EXERCISE DETAILS: The expected result is the run of lines from the one containing "pinky pip: (114, 133)" to the end of the listing, copied exactly.

MATERIAL FOR THE TASK:
══════

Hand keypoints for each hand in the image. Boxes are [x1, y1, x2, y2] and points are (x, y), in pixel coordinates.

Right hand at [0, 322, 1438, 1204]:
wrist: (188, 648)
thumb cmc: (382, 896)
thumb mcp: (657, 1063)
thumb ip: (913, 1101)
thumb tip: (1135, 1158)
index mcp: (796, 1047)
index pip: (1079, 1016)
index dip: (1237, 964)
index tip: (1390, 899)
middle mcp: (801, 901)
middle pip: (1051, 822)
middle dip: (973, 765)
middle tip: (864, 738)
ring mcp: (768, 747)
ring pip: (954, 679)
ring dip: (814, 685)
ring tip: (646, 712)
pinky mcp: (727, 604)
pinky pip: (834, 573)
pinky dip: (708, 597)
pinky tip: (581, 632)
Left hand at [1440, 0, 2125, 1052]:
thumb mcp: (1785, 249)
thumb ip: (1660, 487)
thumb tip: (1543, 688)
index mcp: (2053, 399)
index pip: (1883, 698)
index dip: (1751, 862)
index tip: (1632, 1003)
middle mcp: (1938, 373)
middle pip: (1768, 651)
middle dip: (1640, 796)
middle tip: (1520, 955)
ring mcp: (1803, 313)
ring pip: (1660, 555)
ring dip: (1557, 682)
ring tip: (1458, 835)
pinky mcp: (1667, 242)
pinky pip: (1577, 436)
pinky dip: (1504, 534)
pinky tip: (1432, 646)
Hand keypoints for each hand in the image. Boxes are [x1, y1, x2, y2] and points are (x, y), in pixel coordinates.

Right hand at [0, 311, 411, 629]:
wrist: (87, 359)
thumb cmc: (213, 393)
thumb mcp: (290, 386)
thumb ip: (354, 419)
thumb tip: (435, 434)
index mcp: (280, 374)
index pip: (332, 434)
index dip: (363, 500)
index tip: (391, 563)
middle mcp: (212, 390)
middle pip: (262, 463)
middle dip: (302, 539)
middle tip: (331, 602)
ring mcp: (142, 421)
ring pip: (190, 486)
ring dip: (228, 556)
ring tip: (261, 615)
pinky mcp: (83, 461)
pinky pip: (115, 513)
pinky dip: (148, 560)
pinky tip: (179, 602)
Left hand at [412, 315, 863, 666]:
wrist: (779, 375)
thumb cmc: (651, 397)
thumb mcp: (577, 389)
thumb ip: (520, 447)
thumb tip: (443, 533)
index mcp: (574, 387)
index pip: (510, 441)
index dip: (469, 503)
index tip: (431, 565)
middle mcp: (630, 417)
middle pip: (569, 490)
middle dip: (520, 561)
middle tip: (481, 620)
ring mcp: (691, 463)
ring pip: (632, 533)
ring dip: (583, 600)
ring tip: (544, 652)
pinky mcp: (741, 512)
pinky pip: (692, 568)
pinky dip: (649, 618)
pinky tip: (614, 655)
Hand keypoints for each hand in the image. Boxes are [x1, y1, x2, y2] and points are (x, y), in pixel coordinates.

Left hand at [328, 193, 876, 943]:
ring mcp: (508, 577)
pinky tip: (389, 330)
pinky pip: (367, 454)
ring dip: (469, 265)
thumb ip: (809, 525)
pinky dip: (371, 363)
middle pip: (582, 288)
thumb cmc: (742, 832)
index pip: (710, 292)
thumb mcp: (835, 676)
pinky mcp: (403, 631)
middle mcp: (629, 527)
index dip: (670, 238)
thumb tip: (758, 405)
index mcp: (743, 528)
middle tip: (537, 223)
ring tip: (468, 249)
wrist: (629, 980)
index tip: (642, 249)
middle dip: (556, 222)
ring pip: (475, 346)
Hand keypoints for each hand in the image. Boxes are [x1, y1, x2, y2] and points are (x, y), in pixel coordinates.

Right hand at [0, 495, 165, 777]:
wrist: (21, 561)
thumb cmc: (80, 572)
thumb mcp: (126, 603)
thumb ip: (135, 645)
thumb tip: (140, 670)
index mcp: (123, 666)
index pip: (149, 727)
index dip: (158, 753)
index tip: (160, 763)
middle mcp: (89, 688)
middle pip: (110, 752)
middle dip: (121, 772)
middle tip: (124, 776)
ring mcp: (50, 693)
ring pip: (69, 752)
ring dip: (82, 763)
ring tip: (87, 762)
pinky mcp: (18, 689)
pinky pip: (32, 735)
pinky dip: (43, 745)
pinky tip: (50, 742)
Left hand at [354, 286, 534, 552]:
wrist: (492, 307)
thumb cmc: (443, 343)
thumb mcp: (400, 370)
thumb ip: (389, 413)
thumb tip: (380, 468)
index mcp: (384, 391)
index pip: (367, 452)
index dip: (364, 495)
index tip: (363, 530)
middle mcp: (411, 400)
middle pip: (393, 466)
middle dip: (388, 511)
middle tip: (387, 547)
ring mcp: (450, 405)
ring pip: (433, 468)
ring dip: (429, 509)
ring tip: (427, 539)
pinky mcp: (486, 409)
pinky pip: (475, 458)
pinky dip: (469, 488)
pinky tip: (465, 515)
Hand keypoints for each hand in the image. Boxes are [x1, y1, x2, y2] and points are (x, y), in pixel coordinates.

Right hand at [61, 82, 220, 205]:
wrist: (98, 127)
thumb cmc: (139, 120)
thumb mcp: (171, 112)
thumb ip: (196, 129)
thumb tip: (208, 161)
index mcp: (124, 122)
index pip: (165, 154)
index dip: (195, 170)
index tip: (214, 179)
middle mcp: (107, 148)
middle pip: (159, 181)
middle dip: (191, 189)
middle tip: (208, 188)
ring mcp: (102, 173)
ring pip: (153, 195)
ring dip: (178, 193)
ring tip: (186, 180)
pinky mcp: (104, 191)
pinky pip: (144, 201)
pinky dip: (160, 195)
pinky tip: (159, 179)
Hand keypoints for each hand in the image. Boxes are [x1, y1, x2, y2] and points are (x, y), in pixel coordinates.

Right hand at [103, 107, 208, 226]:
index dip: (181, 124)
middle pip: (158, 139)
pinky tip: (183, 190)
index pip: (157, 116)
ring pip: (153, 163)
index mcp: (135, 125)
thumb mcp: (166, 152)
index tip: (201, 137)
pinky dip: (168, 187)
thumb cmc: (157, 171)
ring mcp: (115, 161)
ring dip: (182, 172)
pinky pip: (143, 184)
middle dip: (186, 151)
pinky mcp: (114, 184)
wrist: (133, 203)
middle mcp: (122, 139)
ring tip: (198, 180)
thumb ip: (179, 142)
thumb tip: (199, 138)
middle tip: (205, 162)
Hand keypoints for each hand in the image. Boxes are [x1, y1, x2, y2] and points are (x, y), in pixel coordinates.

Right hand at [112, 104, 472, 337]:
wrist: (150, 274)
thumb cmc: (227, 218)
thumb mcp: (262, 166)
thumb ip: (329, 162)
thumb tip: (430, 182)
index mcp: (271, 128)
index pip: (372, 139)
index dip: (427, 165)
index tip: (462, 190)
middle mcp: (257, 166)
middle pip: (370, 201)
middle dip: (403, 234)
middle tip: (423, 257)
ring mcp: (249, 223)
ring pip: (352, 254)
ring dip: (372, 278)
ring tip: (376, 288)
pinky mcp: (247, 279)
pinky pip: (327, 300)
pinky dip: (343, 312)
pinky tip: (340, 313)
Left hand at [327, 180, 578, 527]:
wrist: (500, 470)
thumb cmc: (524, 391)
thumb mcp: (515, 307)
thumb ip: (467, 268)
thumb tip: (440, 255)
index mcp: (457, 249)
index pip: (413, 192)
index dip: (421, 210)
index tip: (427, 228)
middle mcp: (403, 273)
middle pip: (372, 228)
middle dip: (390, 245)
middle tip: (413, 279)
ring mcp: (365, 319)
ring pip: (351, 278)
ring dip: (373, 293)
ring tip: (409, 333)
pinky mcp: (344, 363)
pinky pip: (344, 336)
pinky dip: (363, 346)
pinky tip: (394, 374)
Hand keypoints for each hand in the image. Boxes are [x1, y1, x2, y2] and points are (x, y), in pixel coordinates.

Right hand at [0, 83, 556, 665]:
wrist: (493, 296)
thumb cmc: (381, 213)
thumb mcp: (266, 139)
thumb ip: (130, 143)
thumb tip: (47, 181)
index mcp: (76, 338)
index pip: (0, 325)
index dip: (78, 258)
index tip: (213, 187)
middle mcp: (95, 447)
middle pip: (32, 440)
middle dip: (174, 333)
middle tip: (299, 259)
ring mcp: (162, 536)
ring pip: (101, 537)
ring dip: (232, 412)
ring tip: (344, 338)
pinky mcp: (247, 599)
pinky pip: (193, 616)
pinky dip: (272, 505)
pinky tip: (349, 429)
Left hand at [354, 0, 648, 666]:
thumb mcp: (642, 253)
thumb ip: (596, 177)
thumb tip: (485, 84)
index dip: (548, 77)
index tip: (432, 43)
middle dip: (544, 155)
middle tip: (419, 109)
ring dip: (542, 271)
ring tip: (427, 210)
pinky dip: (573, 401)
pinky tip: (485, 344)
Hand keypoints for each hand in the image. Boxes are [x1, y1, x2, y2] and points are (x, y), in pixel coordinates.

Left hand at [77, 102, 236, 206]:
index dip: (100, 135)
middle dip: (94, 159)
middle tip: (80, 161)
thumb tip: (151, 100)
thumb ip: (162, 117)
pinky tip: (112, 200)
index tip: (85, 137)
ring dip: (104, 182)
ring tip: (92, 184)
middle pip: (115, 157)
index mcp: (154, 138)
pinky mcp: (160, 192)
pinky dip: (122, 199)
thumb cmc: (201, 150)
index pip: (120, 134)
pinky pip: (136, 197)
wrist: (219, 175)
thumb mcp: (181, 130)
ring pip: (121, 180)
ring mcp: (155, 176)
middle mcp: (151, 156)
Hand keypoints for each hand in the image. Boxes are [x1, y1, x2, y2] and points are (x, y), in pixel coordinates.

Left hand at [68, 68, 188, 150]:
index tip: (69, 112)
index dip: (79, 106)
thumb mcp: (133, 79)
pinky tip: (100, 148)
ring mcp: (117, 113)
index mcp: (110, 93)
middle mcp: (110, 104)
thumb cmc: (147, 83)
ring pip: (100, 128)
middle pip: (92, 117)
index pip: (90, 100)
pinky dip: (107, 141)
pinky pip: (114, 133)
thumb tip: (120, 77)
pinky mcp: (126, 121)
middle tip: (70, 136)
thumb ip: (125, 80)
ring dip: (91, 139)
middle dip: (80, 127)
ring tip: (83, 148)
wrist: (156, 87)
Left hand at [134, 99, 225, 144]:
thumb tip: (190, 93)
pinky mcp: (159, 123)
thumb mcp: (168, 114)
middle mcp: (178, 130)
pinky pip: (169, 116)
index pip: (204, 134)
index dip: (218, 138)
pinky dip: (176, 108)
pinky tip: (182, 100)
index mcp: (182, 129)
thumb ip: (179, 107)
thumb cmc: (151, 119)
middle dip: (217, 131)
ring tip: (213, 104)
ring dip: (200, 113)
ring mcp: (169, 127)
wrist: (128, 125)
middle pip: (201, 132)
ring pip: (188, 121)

══════

REPLY:
pinky pip: (114, 133)
thumb tip: (120, 77)
pinky mcp: (126, 121)
middle tip: (70, 136)
thumb ip: (125, 80)
ring dip: (91, 139)
middle dip: (80, 127)
ring tip: (83, 148)
wrist: (156, 87)
Left hand at [134, 99, 225, 144]:
thumb tip: (190, 93)
pinky mcp: (159, 123)
thumb mcp: (168, 114)
middle mcp: (178, 130)
pinky pip: (169, 116)
index pip: (204, 134)
index dip: (218, 138)
pinky dip: (176, 108)
pinky tip: (182, 100)
index mcp: (182, 129)
thumb ip: (179, 107)
thumb cmc: (151, 119)
middle dip: (217, 131)
ring tip: (213, 104)
ring dip: (200, 113)
ring mcp: (169, 127)
wrist: (128, 125)
middle pip: (201, 132)
ring pip: (188, 121)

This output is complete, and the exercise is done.